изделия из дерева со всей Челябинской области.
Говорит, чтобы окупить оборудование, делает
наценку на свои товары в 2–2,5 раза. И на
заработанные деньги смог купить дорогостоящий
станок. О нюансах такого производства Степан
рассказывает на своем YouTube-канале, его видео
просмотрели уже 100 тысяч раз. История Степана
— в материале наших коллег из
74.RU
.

Directions for this task => Reproduce the material in full, substituting "верстак" for "станок" and leaving all other text unchanged.

Answer space =>
изделия из дерева со всей Челябинской области.
Говорит, чтобы окупить оборудование, делает
наценку на свои товары в 2–2,5 раза. И на
заработанные деньги смог купить дорогостоящий
верстак. О нюансах такого производства Степан
рассказывает на своем YouTube-канале, его видео
просмотрели уже 100 тысяч раз. История Степана
— в материале наших коллег из
74.RU
.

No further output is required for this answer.